━━━━━ RECORDS SUPPLIED

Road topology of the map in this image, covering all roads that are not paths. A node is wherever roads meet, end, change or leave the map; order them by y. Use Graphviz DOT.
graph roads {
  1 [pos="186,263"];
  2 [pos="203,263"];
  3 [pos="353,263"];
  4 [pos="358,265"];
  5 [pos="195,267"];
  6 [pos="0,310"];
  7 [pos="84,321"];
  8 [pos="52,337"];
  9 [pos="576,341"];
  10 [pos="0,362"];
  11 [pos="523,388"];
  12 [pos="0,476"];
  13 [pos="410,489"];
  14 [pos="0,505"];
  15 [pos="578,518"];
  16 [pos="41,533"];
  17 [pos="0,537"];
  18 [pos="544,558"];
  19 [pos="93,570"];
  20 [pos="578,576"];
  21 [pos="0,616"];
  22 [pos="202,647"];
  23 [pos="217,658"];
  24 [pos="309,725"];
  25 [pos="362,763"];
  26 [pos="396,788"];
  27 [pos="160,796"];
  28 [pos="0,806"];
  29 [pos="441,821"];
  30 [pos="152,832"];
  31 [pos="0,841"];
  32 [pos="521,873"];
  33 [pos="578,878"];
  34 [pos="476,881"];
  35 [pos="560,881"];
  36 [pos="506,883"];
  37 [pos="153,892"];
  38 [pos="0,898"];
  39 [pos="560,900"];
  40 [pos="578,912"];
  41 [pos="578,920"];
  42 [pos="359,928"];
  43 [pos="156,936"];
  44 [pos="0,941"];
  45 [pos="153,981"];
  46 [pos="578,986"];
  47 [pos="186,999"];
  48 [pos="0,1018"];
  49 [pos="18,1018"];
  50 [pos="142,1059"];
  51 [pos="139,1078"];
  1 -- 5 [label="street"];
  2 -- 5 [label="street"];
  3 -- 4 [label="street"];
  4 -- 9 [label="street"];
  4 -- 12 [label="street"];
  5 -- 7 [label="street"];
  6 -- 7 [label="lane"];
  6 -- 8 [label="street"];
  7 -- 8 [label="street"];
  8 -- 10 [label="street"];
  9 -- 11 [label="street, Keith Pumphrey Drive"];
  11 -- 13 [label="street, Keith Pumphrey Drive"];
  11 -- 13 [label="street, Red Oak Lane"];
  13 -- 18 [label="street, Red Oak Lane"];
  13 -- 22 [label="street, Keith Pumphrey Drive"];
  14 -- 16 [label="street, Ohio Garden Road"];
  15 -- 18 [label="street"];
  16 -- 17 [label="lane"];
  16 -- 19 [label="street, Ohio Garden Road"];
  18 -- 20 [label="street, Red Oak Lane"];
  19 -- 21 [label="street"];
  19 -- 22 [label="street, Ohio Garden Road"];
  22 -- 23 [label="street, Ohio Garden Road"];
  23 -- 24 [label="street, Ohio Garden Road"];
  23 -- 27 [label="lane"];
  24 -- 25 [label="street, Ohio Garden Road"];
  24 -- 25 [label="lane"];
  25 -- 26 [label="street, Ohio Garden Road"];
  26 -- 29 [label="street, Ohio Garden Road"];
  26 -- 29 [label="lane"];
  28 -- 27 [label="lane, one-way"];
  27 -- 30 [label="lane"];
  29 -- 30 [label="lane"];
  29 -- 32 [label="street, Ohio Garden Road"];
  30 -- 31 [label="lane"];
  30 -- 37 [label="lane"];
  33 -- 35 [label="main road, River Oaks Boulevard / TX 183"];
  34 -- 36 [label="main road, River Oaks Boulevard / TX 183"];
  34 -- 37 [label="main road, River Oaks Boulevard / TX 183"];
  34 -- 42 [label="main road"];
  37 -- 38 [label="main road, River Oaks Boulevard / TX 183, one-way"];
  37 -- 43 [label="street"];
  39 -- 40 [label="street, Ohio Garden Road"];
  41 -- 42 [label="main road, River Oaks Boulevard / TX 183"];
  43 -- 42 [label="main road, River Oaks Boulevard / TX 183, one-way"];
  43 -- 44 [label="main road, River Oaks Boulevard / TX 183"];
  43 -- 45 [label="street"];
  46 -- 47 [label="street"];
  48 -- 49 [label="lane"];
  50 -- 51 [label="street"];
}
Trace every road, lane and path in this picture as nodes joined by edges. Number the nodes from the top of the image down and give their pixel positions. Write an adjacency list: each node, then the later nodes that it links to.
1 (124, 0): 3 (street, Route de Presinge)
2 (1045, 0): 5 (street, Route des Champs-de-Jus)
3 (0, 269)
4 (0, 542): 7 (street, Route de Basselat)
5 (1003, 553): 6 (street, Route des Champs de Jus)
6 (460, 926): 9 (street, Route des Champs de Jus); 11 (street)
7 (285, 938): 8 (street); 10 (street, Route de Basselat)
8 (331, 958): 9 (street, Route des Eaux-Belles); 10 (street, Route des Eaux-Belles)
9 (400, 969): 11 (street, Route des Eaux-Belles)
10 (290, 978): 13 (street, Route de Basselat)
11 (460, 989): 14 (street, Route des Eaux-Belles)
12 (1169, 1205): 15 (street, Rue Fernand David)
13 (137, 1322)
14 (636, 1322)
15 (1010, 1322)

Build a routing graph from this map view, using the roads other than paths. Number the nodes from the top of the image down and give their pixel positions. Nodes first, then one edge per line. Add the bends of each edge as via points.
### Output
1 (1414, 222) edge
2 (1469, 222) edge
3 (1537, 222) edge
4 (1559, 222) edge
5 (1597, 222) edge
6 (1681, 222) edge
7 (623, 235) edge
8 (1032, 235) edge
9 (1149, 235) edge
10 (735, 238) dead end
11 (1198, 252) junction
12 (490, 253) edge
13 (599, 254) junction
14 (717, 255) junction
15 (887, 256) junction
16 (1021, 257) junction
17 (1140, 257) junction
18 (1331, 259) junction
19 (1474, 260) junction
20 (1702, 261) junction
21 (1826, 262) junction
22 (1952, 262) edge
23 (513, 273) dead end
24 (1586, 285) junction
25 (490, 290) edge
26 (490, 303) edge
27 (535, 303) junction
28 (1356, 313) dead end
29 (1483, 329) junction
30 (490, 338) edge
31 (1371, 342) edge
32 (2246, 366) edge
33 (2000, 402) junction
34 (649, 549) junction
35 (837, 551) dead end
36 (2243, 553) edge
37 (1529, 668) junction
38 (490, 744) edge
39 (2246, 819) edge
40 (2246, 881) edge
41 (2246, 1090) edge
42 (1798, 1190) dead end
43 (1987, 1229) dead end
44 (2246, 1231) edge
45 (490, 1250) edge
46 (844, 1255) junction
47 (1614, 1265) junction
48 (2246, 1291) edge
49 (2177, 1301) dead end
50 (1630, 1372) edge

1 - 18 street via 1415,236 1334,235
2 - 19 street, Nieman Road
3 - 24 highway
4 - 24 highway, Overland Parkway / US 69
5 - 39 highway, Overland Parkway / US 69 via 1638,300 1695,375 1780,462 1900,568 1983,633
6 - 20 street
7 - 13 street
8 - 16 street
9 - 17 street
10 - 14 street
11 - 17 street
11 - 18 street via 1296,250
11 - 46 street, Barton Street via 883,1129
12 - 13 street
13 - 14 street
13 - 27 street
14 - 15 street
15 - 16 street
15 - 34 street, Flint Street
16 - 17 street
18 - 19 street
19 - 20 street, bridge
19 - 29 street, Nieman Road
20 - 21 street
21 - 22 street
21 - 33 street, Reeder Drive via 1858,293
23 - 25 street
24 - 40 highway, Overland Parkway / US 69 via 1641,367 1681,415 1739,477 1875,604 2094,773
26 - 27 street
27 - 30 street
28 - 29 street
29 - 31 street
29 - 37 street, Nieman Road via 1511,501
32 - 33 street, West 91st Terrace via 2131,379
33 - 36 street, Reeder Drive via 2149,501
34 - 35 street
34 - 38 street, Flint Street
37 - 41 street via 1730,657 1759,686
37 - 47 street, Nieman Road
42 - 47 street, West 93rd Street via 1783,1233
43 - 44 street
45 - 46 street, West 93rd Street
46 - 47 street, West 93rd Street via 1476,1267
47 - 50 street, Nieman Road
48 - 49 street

━━━━━━━━━━

PROBLEM:
In the records above, find each line with the string "Reeder" and list it.

RESULT OF THE TASK:
21 - 33 street, Reeder Drive via 1858,293
33 - 36 street, Reeder Drive via 2149,501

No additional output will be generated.